# Bronze Layer ETL
This script brings the data from the original .csv file into the previously created (empty) schema.

In [0]:
from pyspark.sql.functions import col, sum, isnan
from pyspark.sql.types import IntegerType 

In [0]:
# Saving the .csv file as a delta table
file_path = "/Workspace/Users/bru401@gmail.com/Main/Data_Engineering/ml_project1_data.csv"
#file_path = "dbfs:/Workspace/Users/bru401@gmail.com/Main/Data_Engineering/ml_project1_data.csv"

df = spark.read.csv(file_path, header=True, inferSchema=True)
df.write.format("delta").mode("overwrite").saveAsTable("bronze.raw_data")

### Alternatively

In [0]:
# Checking the schema for conflicts
print(spark.table("workspace.bronze.ml_project_2_data").printSchema())
print(spark.table("bronze.raw_data").printSchema())

In [0]:
# This block of code is used if the .csv file has been manually ingested (using its UI) into Databricks as a table.
df = spark.read.table("workspace.bronze.ml_project_2_data")
df.write.format("delta").mode("overwrite").saveAsTable("bronze.raw_data")

# Testing

In [0]:
display(df.limit(10))
print(f"The total number of lines is {df.count()}!")

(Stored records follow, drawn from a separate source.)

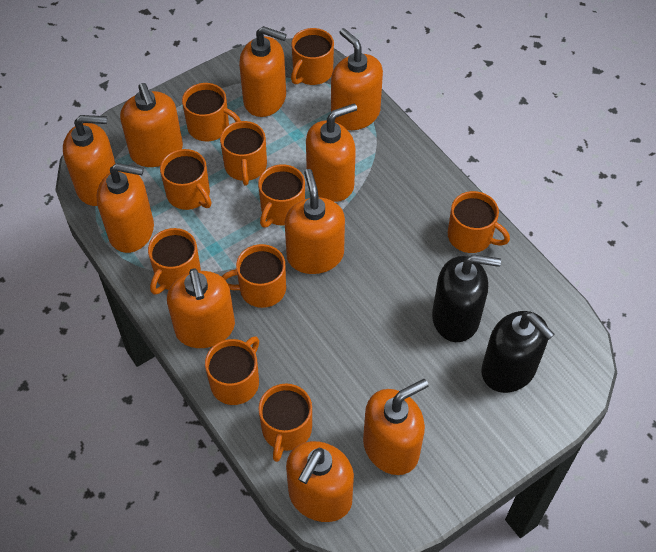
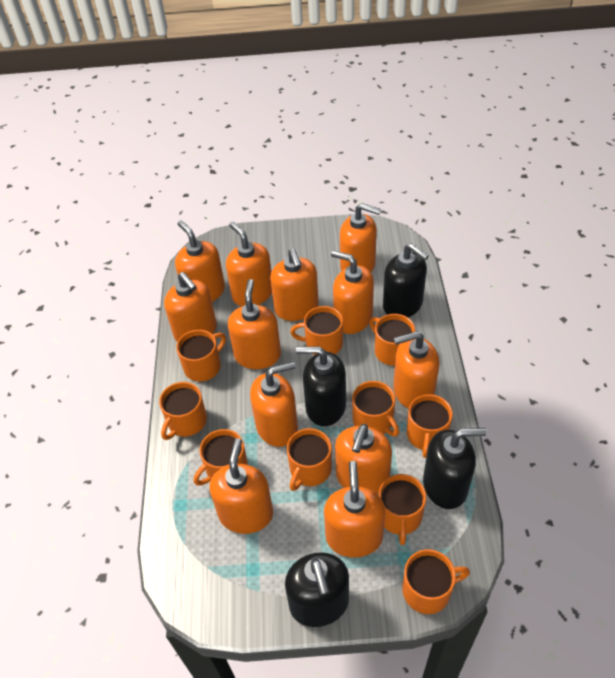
black soap dispenser: 2 -> 4
orange soap dispenser: 10 -> 12

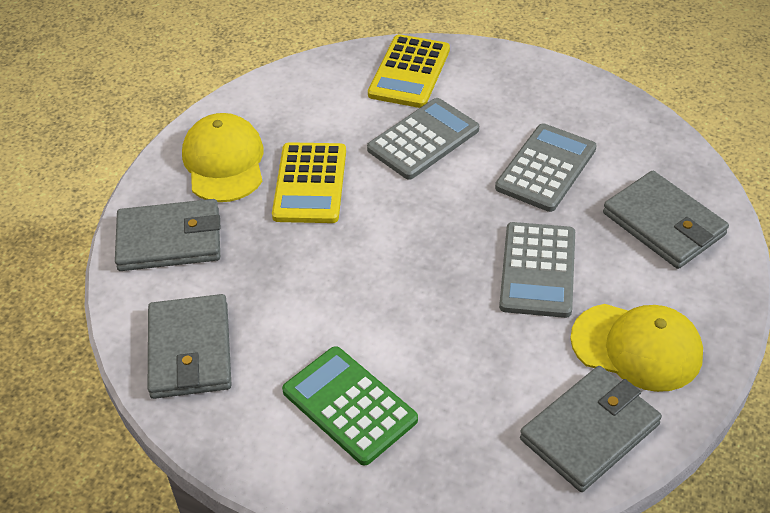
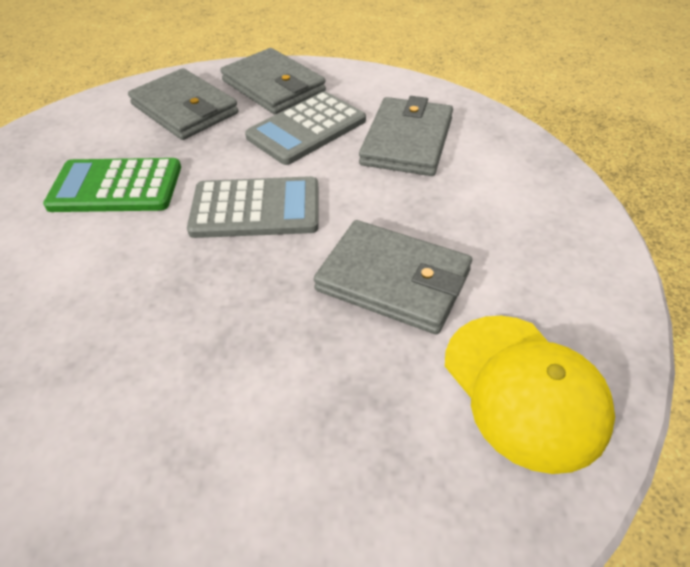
grey calculator: 3 -> 2
yellow calculator: 2 -> 0
yellow cap: 2 -> 1

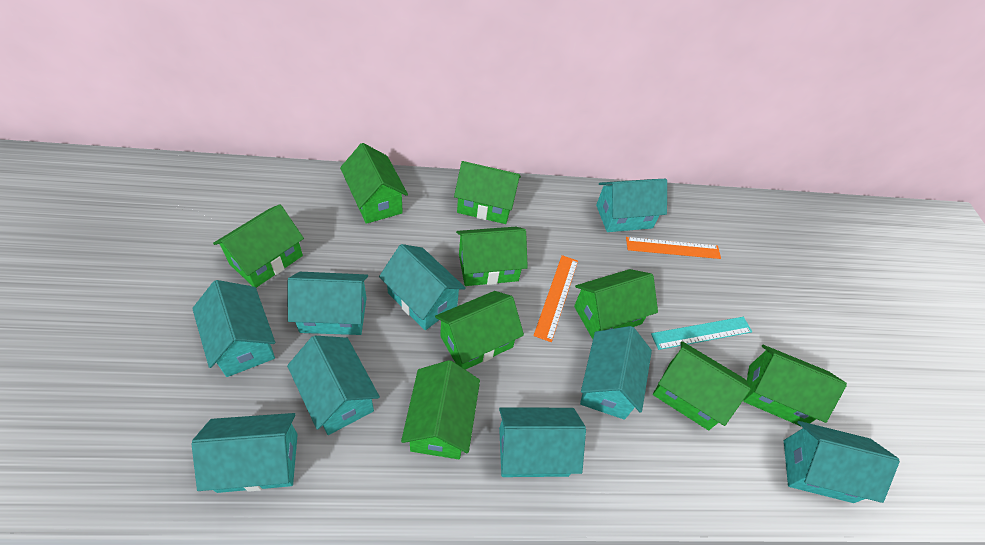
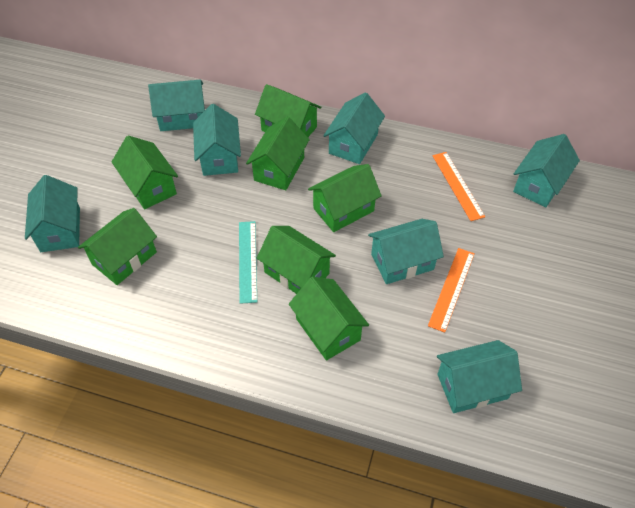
green house: 9 -> 7
turquoise house: 9 -> 7

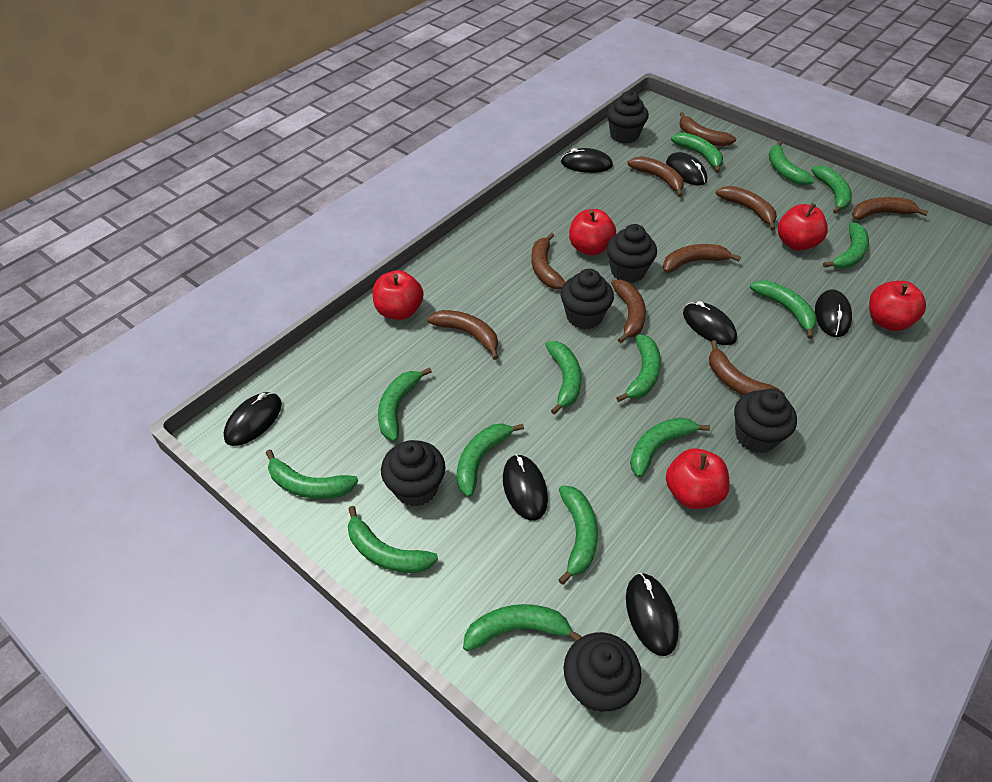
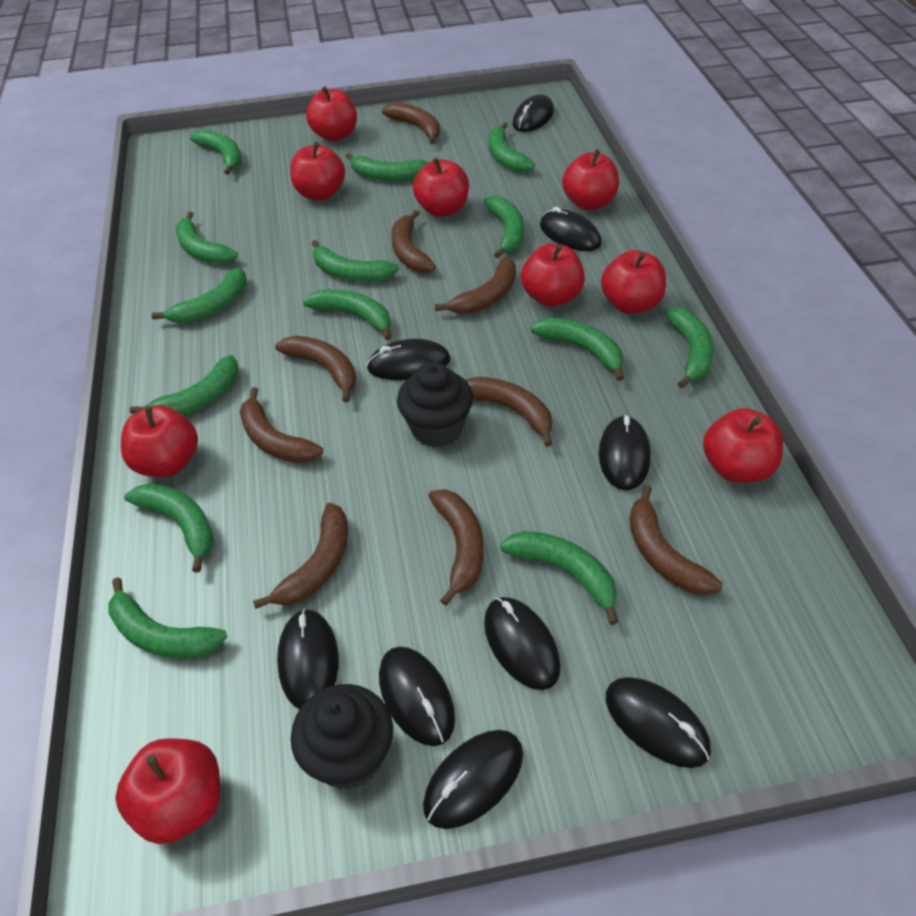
black cupcake: 6 -> 2
black mouse: 7 -> 9
red apple: 5 -> 9

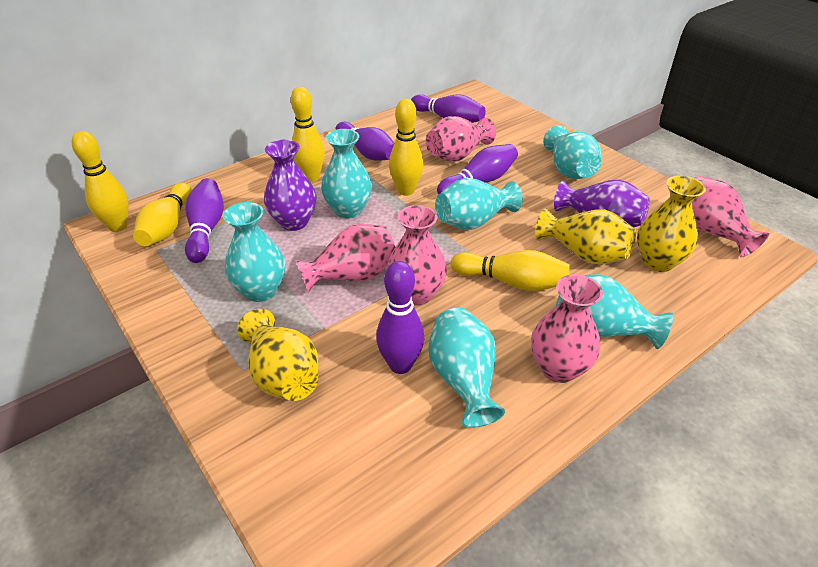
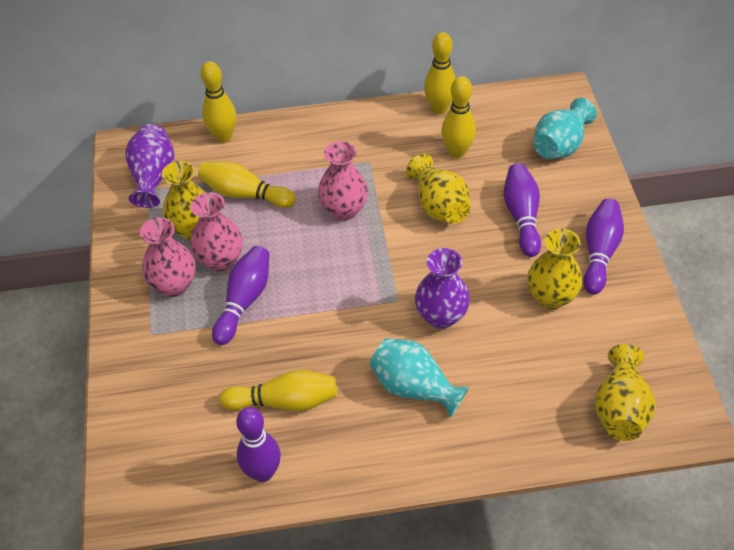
pink vase: 5 -> 3
purple bowling pin: 5 -> 4
turquoise vase: 6 -> 2
yellow vase: 3 -> 4

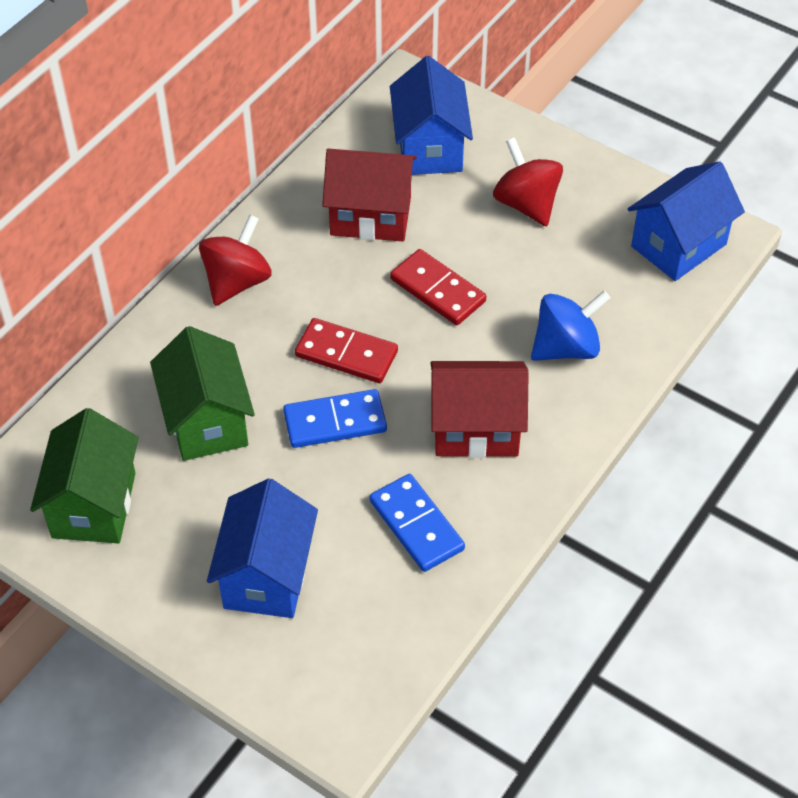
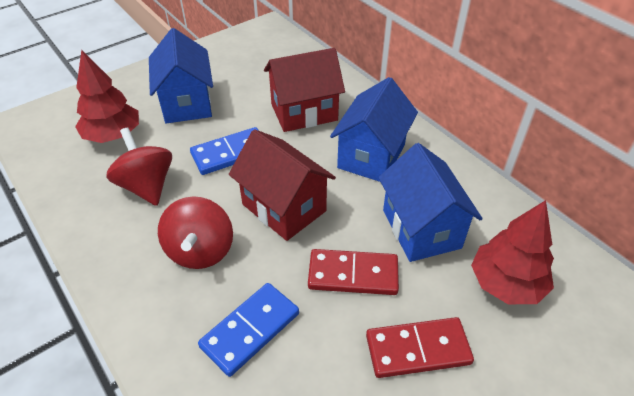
blue spinning top: 1 -> 0
green house: 2 -> 0
red tree: 0 -> 2

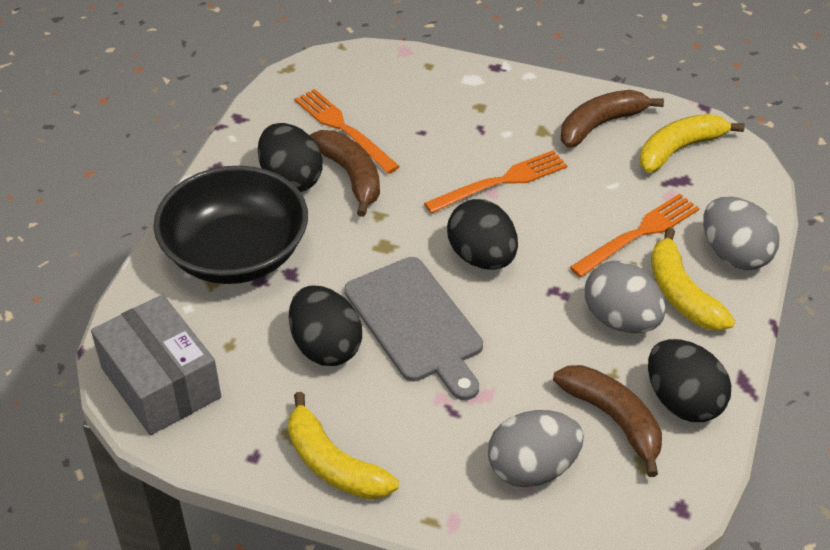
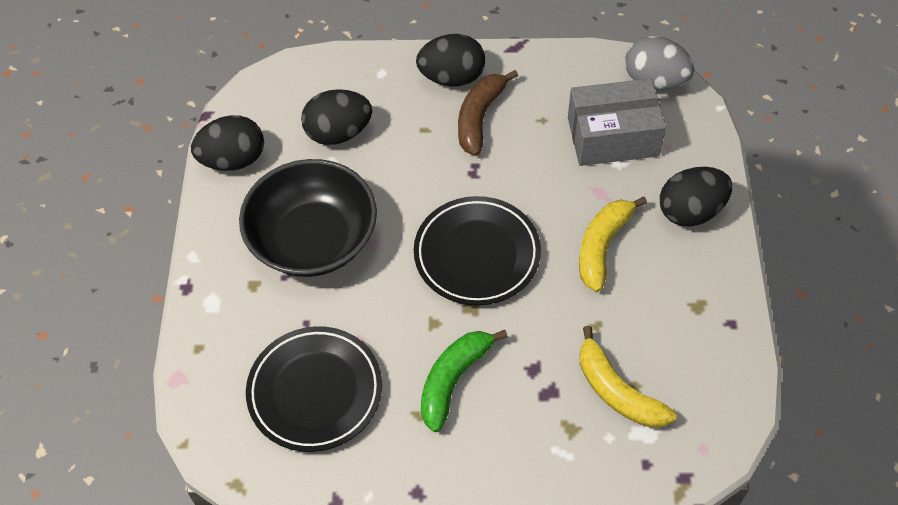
black plate: 0 -> 2
brown banana: 3 -> 1
green banana: 0 -> 1
grey cutting board: 1 -> 0
grey egg: 3 -> 1
orange fork: 3 -> 0
yellow banana: 3 -> 2

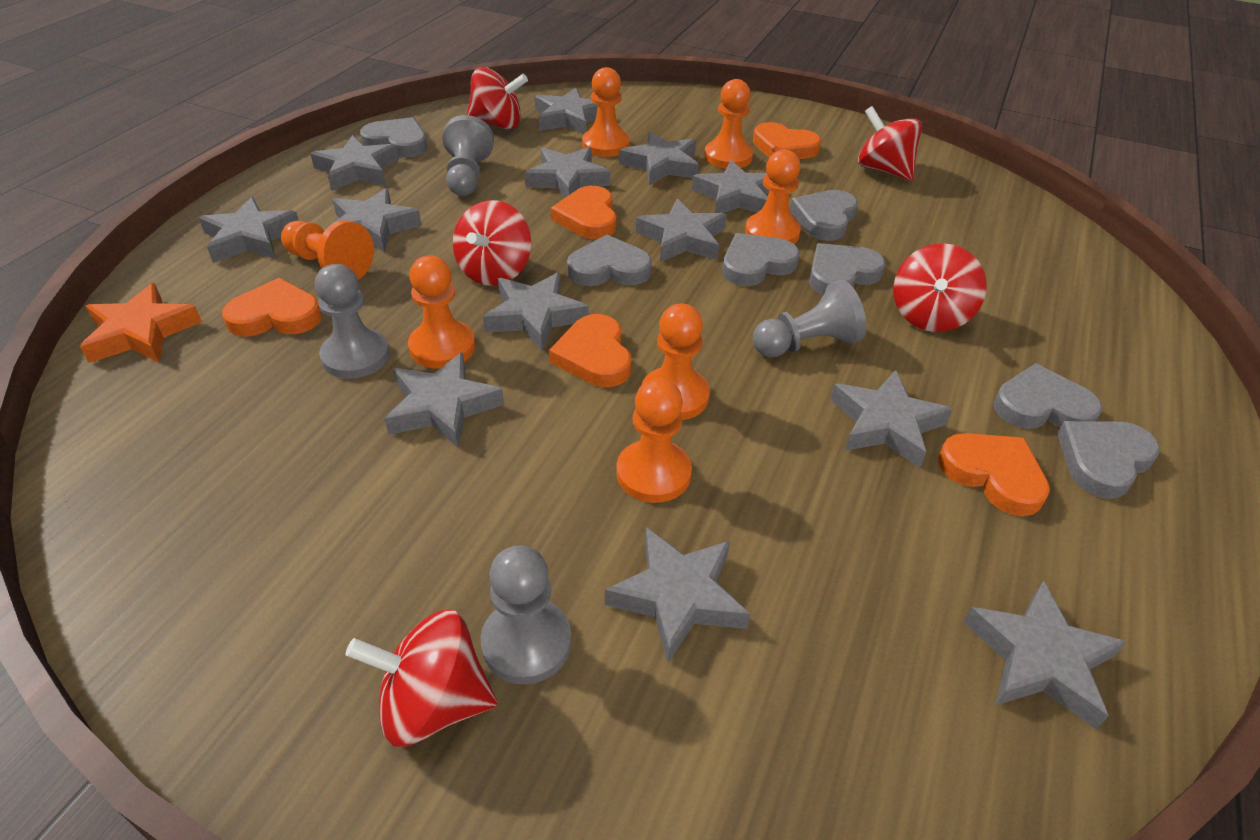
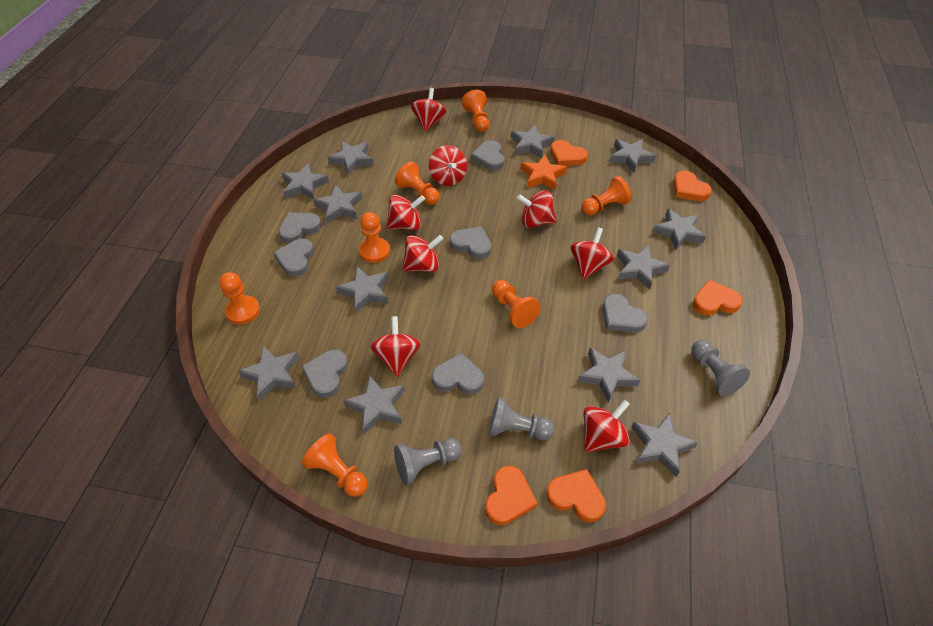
grey pawn: 4 -> 3
grey star: 13 -> 12
red spinning top: 5 -> 8

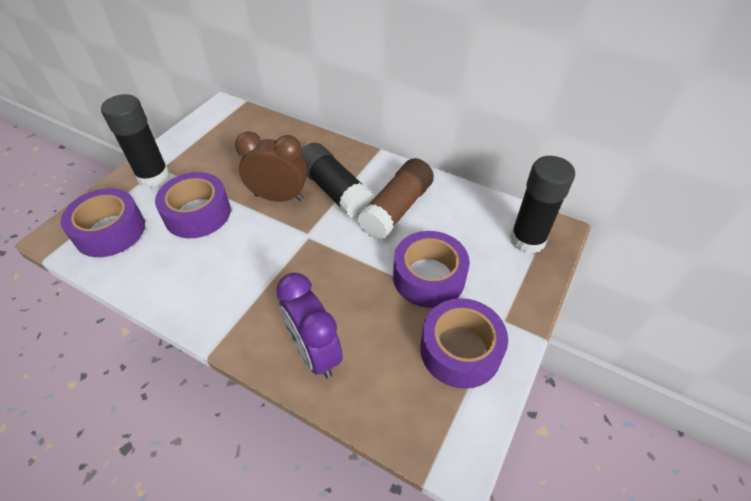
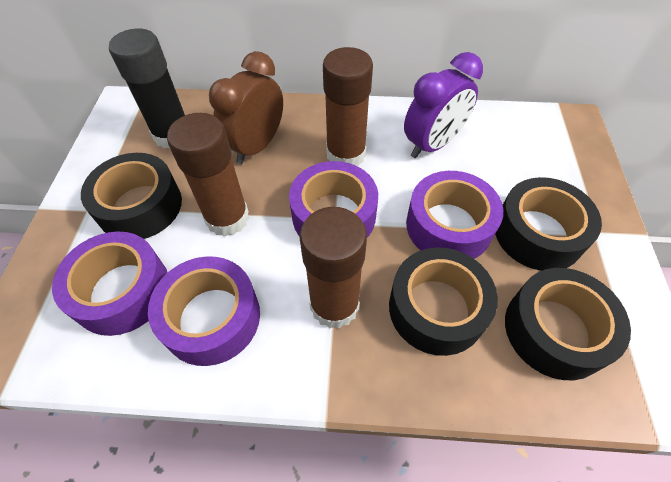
black glue stick: 3 -> 1
black tape: 0 -> 4
brown glue stick: 1 -> 3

The total number of lines is 2240!

In [0]:
df.describe().display()

Given that we know the number of lines is 2240, 'Income' having a count of only 2216 indicates that there are missing values.
This is the only column with such problem

In [0]:
# Checking the non-integer columns
display(
    df.groupBy("Education").count()
)

display(
    df.groupBy("Marital_Status").count()
)

Some of these categories seem incorrect and will be addressed when we clean the data in the silver layer.

# (WIP) Descriptive Analysis

In [0]:
display(df.dtypes)